The Rev. David Gushee, professor of Christian ethics at Mercer University in Atlanta and co-founder and board chairman of the New Evangelical Partnership for the Common Good, said in the teleconference that he’s been disappointed by the low profile religious leaders have taken in the controversy over the cultural center.
“We are not in a moment of great religious leadership in the United States,” Rev. Gushee said. “We lack many religious leaders who will stand above the fray and say, ‘Here’s what our faith commands,'” instead standing back and letting popular opinion frame the discussion, he said.

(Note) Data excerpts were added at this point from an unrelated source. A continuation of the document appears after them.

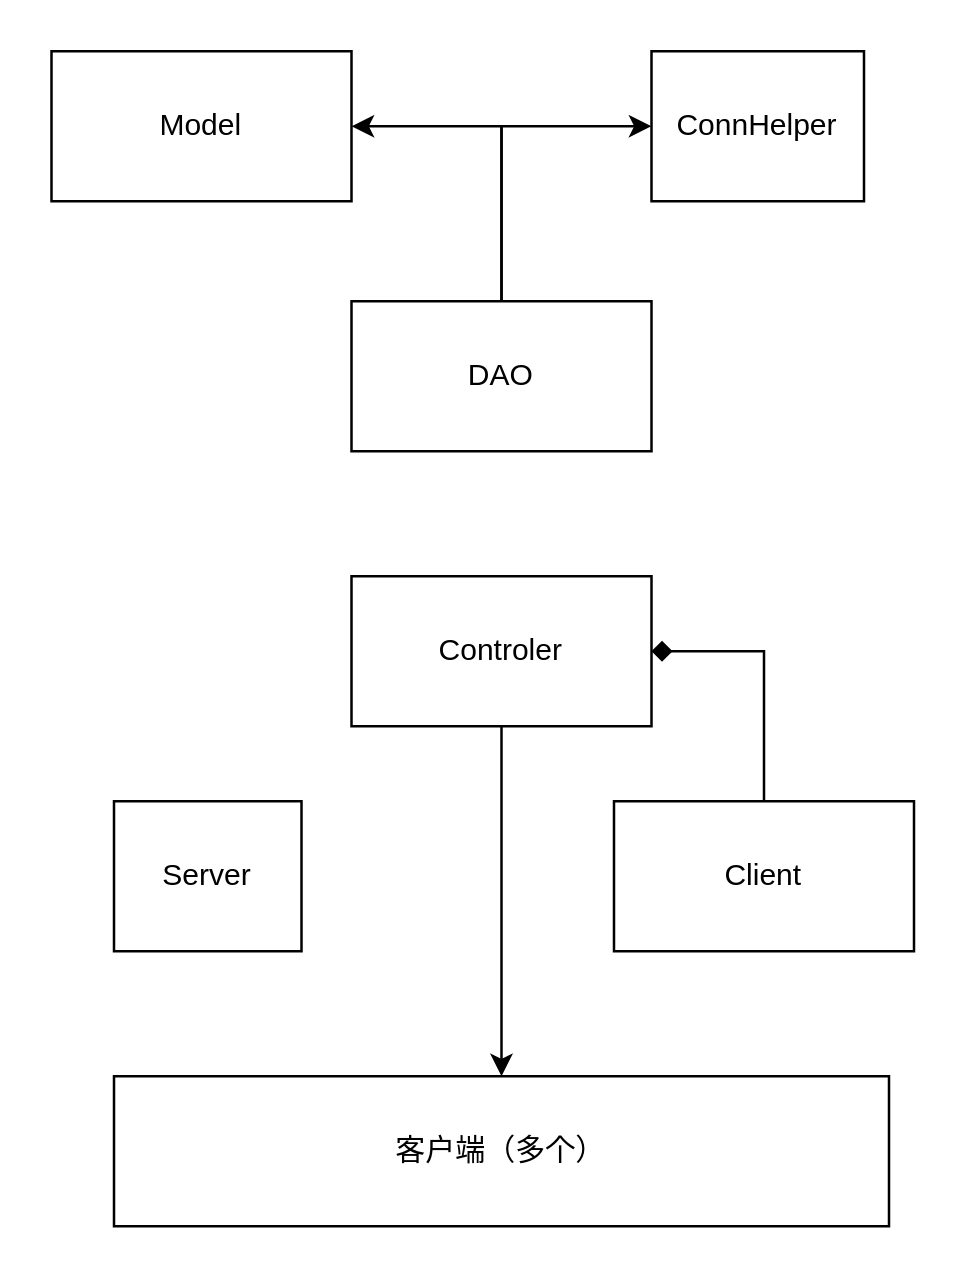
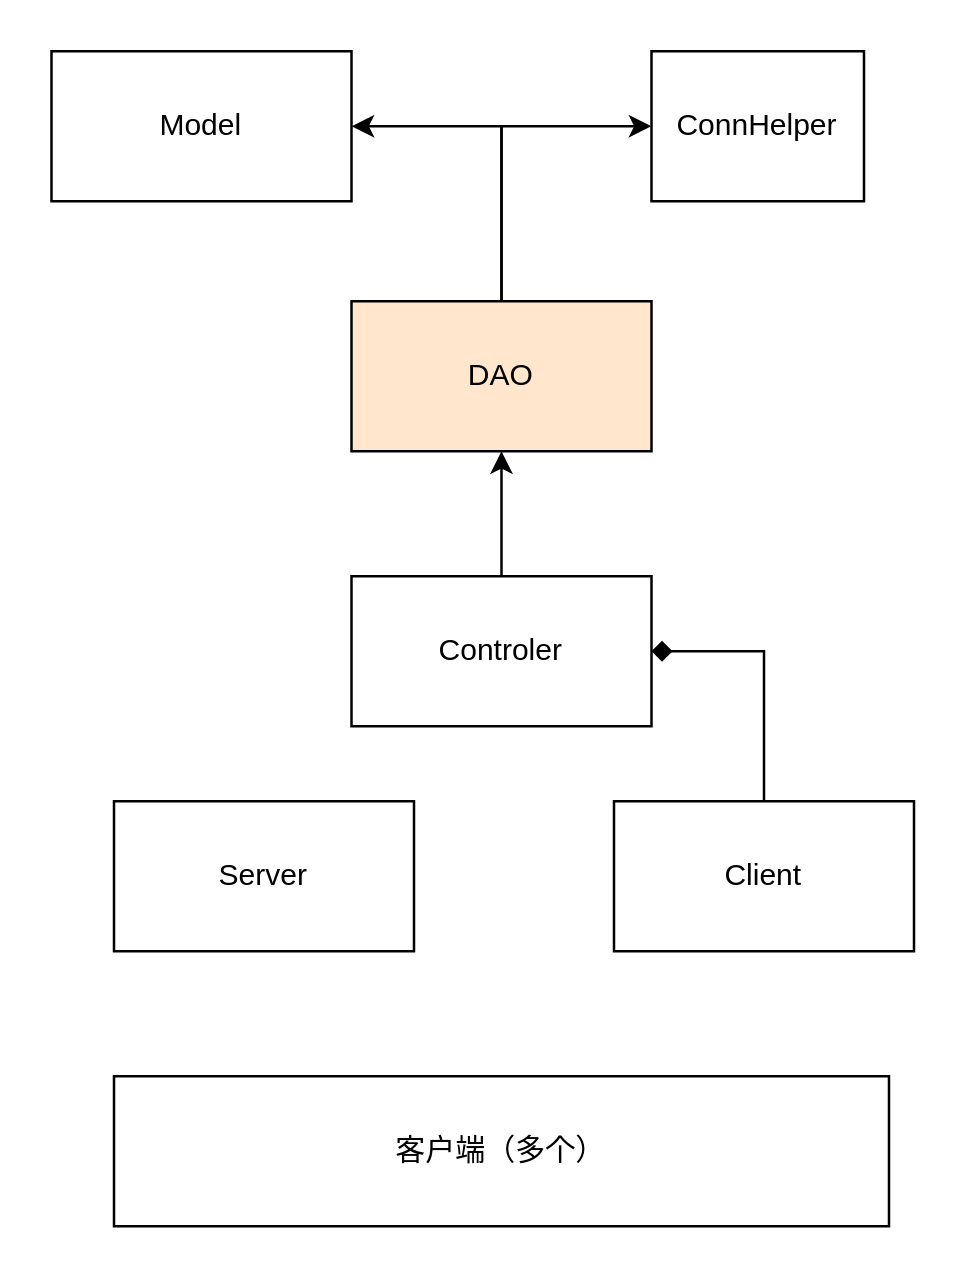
  <mxCell id="0" />
  <mxCell id="1" parent="0" />
  <mxCell id="2" value="客户端（多个）" style="rounded=0;whiteSpace=wrap;html=1;" vertex="1" parent="1"><mxGeometry x="45" y="430" width="310" height="60" as="geometry" /></mxCell>
- <mxCell id="3" value="Server" style="rounded=0;whiteSpace=wrap;html=1;" vertex="1" parent="1"><mxGeometry x="45" y="320" width="75" height="60" as="geometry" /></mxCell>
- <mxCell id="4" style="edgeStyle=orthogonalEdgeStyle;rounded=0;orthogonalLoop=1;jettySize=auto;html=1;" edge="1" parent="1" source="5" target="2"><mxGeometry relative="1" as="geometry" /></mxCell>
+ <mxCell id="3" value="Server" style="rounded=0;whiteSpace=wrap;html=1;" vertex="1" parent="1"><mxGeometry x="45" y="320" width="120" height="60" as="geometry" /></mxCell>
+ <mxCell id="4" style="edgeStyle=orthogonalEdgeStyle;rounded=0;orthogonalLoop=1;jettySize=auto;html=1;" edge="1" parent="1" source="5" target="8"><mxGeometry relative="1" as="geometry" /></mxCell>
  <mxCell id="5" value="Controler" style="rounded=0;whiteSpace=wrap;html=1;" vertex="1" parent="1"><mxGeometry x="140" y="230" width="120" height="60" as="geometry" /></mxCell>
  <mxCell id="6" style="edgeStyle=orthogonalEdgeStyle;rounded=0;orthogonalLoop=1;jettySize=auto;html=1;entryX=1;entryY=0.5;entryDx=0;entryDy=0;" edge="1" parent="1" source="8" target="9"><mxGeometry relative="1" as="geometry" /></mxCell>
  <mxCell id="7" style="edgeStyle=orthogonalEdgeStyle;rounded=0;orthogonalLoop=1;jettySize=auto;html=1;entryX=0;entryY=0.5;entryDx=0;entryDy=0;" edge="1" parent="1" source="8" target="10"><mxGeometry relative="1" as="geometry" /></mxCell>
- <mxCell id="8" value="DAO" style="rounded=0;whiteSpace=wrap;html=1;" vertex="1" parent="1"><mxGeometry x="140" y="120" width="120" height="60" as="geometry" /></mxCell>
+ <mxCell id="8" value="DAO" style="rounded=0;whiteSpace=wrap;html=1;fillColor=#ffe6cc;" vertex="1" parent="1"><mxGeometry x="140" y="120" width="120" height="60" as="geometry" /></mxCell>
  <mxCell id="9" value="Model" style="rounded=0;whiteSpace=wrap;html=1;" vertex="1" parent="1"><mxGeometry x="20" y="20" width="120" height="60" as="geometry" /></mxCell>
  <mxCell id="10" value="ConnHelper" style="rounded=0;whiteSpace=wrap;html=1;" vertex="1" parent="1"><mxGeometry x="260" y="20" width="85" height="60" as="geometry" /></mxCell>
  <mxCell id="11" style="edgeStyle=orthogonalEdgeStyle;rounded=0;orthogonalLoop=1;jettySize=auto;html=1;entryX=1;entryY=0.5;entryDx=0;entryDy=0;endArrow=diamond;" edge="1" parent="1" source="12" target="5"><mxGeometry relative="1" as="geometry" /></mxCell>
  <mxCell id="12" value="Client" style="rounded=0;whiteSpace=wrap;html=1;" vertex="1" parent="1"><mxGeometry x="245" y="320" width="120" height="60" as="geometry" /></mxCell>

He said an effort was being launched in early September to organize voices of religious leaders on the topic. So far, they have not been “as overwhelming, loud or articulate as would have been hoped,” he said. “So far they have been pretty quiet and it’s disappointing.”
Another speaker, Matthew Alexander, a counterterrorism expert, said the conflict with al-Qaida is not only about stopping terrorist attacks, but also about “defeating their ability to recruit new members.”
The center, known as Park51, “would be a powerful symbol of U.S. tolerance and freedom that will stand in direct contradiction to al-Qaida’s narrative that Americans hate Muslims,” said Alexander, who won a Bronze Star for leading an interrogations team that located Abu Musab al Zarqawi, the former leader of al-Qaida in Iraq.
“As a symbol, its construction demonstrates that the United States is not at war with Islam and that Muslims are welcome in America,” Alexander said. “It communicates a message of moderation that stands in stark contrast to al-Qaida’s bankrupt ideology. Symbols like this matter. Abu Ghraib, Guantanamo Bay and the policy of torture and abuse handed al-Qaida its No. 1 recruiting tool. Those who think a-Qaida will not be able to spin this controversy to their advantage are disastrously mistaken.”
Simon Greer, president of Jewish Funds for Justice, said the debate about the center “is not merely a question of freedom of religion, or national security, or how we honor those who died on 9/11, although it is all of those things. It is fundamentally a question about whose path we are following during this economic crisis: the tea party path of isolation and exclusion, or a different path of interconnectedness and inclusion.”
Public outcry erupted this summer over plans to convert a former Burlington Coat Factory store, located a little more than two blocks from the World Trade Center complex, into a nine-story Islamic cultural center, with a mosque included. The area’s Muslim community already uses the vacant retail space for worshippers who overflow from the al-Farah Mosque, about a dozen blocks north of the trade center property, according to The Associated Press.
Critics in New York and beyond have decried the project as an insult to the memory of those who died in the 9/11 attacks on the World Trade Center towers. Supporters of the project argue that the right to religious freedom means the Muslim group is entitled to build on the site and point out that the proposed spot is in fact about six blocks from the nearest of the two towers destroyed in 2001.